In the study covering melanoma management, to assess the effect of the DecisionDx-Melanoma test on survival outcomes, a group of tested patients (n=3,258) was matched to a group of patients who did not receive DecisionDx-Melanoma test results as part of their clinical care (n=9,774); the matching was performed using propensity score matching with three untested patients for each tested patient and was based on 11 clinicopathologic and socioeconomic variables.
Key findings of the study include:
- DecisionDx-Melanoma independently risk-stratified patients according to their risk of dying from melanoma, consistent with previously published retrospective and prospective studies.
- DecisionDx-Melanoma was an independent predictor of patient outcomes; a Class 2B (high risk) DecisionDx-Melanoma test result was an independent predictor of melanoma-specific survival (HR= 7.00, 95% CI 2.70-18.00) and overall survival (HR= 2.39, 95% CI 1.54-3.70). Additionally, a Class 2B result conferred the highest risk of all clinicopathologic factors included in multivariable analyses that included ulceration status, Breslow thickness, and nodal status, the three risk factors used in the AJCC8 staging system.
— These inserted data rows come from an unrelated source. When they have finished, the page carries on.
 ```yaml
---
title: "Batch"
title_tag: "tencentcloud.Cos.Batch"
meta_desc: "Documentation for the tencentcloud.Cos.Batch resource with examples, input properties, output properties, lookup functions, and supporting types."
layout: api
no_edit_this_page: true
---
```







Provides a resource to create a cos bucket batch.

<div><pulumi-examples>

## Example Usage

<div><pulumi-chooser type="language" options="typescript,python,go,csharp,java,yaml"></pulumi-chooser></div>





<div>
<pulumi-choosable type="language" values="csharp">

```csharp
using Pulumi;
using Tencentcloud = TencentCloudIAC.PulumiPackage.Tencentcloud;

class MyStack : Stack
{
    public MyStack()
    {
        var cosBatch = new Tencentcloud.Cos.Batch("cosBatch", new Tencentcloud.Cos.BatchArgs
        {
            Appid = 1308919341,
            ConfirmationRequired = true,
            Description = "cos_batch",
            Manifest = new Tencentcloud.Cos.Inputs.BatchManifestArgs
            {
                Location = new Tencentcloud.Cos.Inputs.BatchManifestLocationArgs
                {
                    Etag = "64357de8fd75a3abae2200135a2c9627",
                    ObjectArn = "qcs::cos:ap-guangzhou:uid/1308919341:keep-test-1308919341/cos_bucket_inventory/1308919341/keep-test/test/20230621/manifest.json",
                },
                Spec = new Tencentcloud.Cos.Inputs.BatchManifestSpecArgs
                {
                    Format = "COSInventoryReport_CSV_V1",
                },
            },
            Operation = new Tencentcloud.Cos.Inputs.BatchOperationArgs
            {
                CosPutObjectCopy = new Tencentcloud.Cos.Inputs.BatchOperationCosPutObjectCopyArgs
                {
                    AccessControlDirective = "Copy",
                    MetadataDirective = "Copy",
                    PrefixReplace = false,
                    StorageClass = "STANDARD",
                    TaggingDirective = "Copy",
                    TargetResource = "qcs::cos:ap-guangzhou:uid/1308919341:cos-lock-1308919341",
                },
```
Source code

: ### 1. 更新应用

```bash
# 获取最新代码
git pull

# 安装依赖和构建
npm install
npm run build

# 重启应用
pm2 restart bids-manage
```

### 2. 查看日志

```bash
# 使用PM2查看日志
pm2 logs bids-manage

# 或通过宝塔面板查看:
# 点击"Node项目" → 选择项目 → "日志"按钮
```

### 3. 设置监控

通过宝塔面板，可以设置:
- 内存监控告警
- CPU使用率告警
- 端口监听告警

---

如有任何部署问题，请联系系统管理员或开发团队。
- DecisionDx-Melanoma testing was associated with 29% lower melanoma-specific mortality (HR=0.71, 95% CI 0.53-0.94) and 17% lower overall mortality (HR=0.83, 95% CI 0.70-0.99) relative to patients who did not receive DecisionDx Melanoma testing.
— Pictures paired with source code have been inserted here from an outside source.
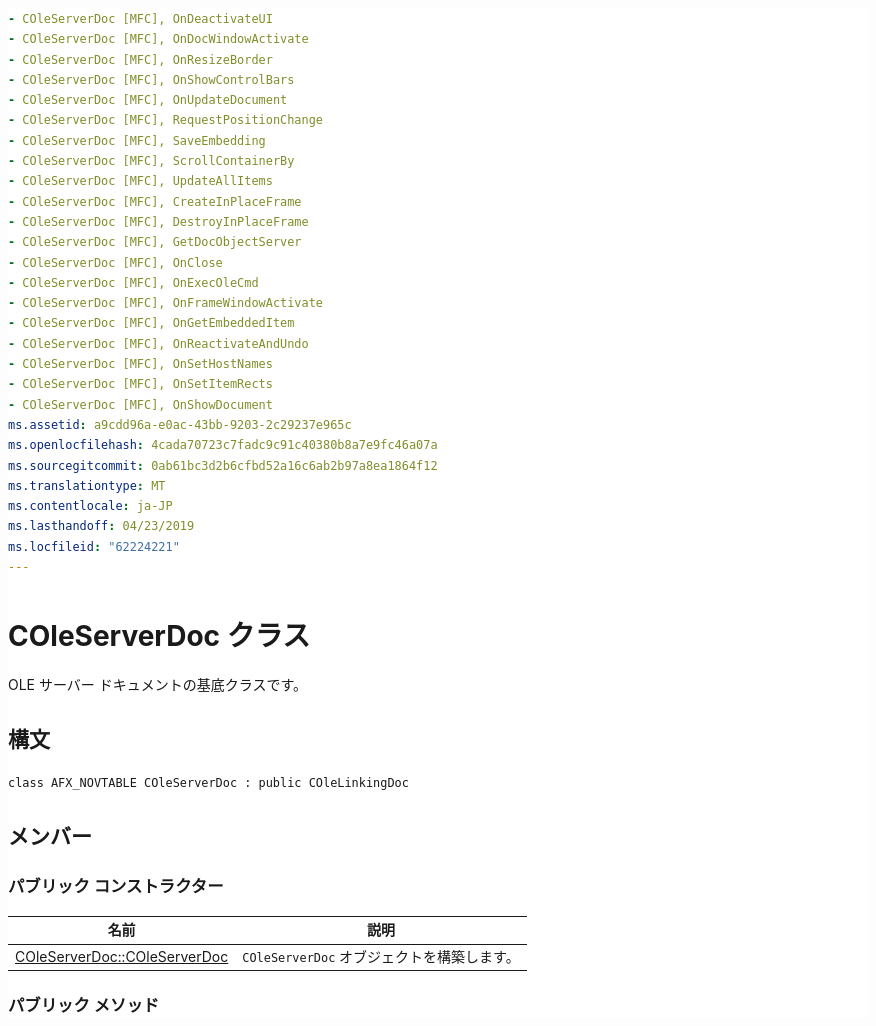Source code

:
 ```yaml
- COleServerDoc [MFC], OnDeactivateUI
- COleServerDoc [MFC], OnDocWindowActivate
- COleServerDoc [MFC], OnResizeBorder
- COleServerDoc [MFC], OnShowControlBars
- COleServerDoc [MFC], OnUpdateDocument
- COleServerDoc [MFC], RequestPositionChange
- COleServerDoc [MFC], SaveEmbedding
- COleServerDoc [MFC], ScrollContainerBy
- COleServerDoc [MFC], UpdateAllItems
- COleServerDoc [MFC], CreateInPlaceFrame
- COleServerDoc [MFC], DestroyInPlaceFrame
- COleServerDoc [MFC], GetDocObjectServer
- COleServerDoc [MFC], OnClose
- COleServerDoc [MFC], OnExecOleCmd
- COleServerDoc [MFC], OnFrameWindowActivate
- COleServerDoc [MFC], OnGetEmbeddedItem
- COleServerDoc [MFC], OnReactivateAndUndo
- COleServerDoc [MFC], OnSetHostNames
- COleServerDoc [MFC], OnSetItemRects
- COleServerDoc [MFC], OnShowDocument
ms.assetid: a9cdd96a-e0ac-43bb-9203-2c29237e965c
ms.openlocfilehash: 4cada70723c7fadc9c91c40380b8a7e9fc46a07a
ms.sourcegitcommit: 0ab61bc3d2b6cfbd52a16c6ab2b97a8ea1864f12
ms.translationtype: MT
ms.contentlocale: ja-JP
ms.lasthandoff: 04/23/2019
ms.locfileid: "62224221"
---
```

# <a name="coleserverdoc-class"></a>COleServerDoc クラス

OLE サーバー ドキュメントの基底クラスです。

## <a name="syntax"></a>構文

```
class AFX_NOVTABLE COleServerDoc : public COleLinkingDoc
```

## <a name="members"></a>メンバー

### <a name="public-constructors"></a>パブリック コンストラクター

|名前|説明|
|----------|-----------------|
|[COleServerDoc::COleServerDoc](#coleserverdoc)|`COleServerDoc` オブジェクトを構築します。|

### <a name="public-methods"></a>パブリック メソッド
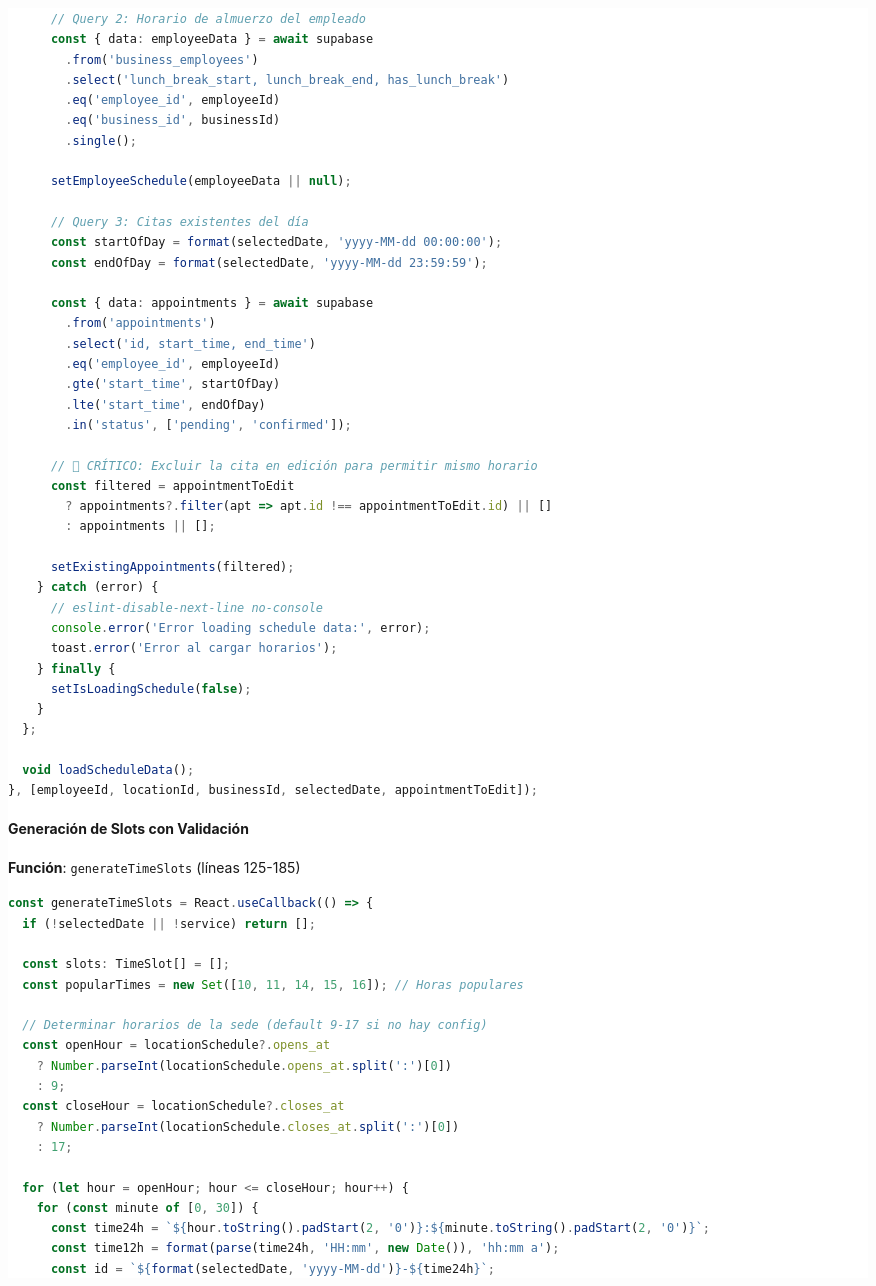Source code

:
 ```typescript
      // Query 2: Horario de almuerzo del empleado
      const { data: employeeData } = await supabase
        .from('business_employees')
        .select('lunch_break_start, lunch_break_end, has_lunch_break')
        .eq('employee_id', employeeId)
        .eq('business_id', businessId)
        .single();

      setEmployeeSchedule(employeeData || null);

      // Query 3: Citas existentes del día
      const startOfDay = format(selectedDate, 'yyyy-MM-dd 00:00:00');
      const endOfDay = format(selectedDate, 'yyyy-MM-dd 23:59:59');

      const { data: appointments } = await supabase
        .from('appointments')
        .select('id, start_time, end_time')
        .eq('employee_id', employeeId)
        .gte('start_time', startOfDay)
        .lte('start_time', endOfDay)
        .in('status', ['pending', 'confirmed']);

      // 🎯 CRÍTICO: Excluir la cita en edición para permitir mismo horario
      const filtered = appointmentToEdit
        ? appointments?.filter(apt => apt.id !== appointmentToEdit.id) || []
        : appointments || [];

      setExistingAppointments(filtered);
    } catch (error) {
      // eslint-disable-next-line no-console
      console.error('Error loading schedule data:', error);
      toast.error('Error al cargar horarios');
    } finally {
      setIsLoadingSchedule(false);
    }
  };

  void loadScheduleData();
}, [employeeId, locationId, businessId, selectedDate, appointmentToEdit]);
```

#### Generación de Slots con Validación
**Función**: `generateTimeSlots` (líneas 125-185)

```typescript
const generateTimeSlots = React.useCallback(() => {
  if (!selectedDate || !service) return [];

  const slots: TimeSlot[] = [];
  const popularTimes = new Set([10, 11, 14, 15, 16]); // Horas populares

  // Determinar horarios de la sede (default 9-17 si no hay config)
  const openHour = locationSchedule?.opens_at 
    ? Number.parseInt(locationSchedule.opens_at.split(':')[0]) 
    : 9;
  const closeHour = locationSchedule?.closes_at 
    ? Number.parseInt(locationSchedule.closes_at.split(':')[0]) 
    : 17;

  for (let hour = openHour; hour <= closeHour; hour++) {
    for (const minute of [0, 30]) {
      const time24h = `${hour.toString().padStart(2, '0')}:${minute.toString().padStart(2, '0')}`;
      const time12h = format(parse(time24h, 'HH:mm', new Date()), 'hh:mm a');
      const id = `${format(selectedDate, 'yyyy-MM-dd')}-${time24h}`;
```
“We believe that DecisionDx-Melanoma will be a practice-changing test, providing personalized information based on the genomic profile of a patient’s tumor that can help guide more informed and risk-aligned patient care decisions,” says Derek Maetzold, president and chief executive officer of Castle Biosciences. “We are looking forward to continuing our collaboration with the NCI SEER Program’s Registries to provide DecisionDx Melanoma data to the SEER registries as part of public health reporting to further advance research and patient care.”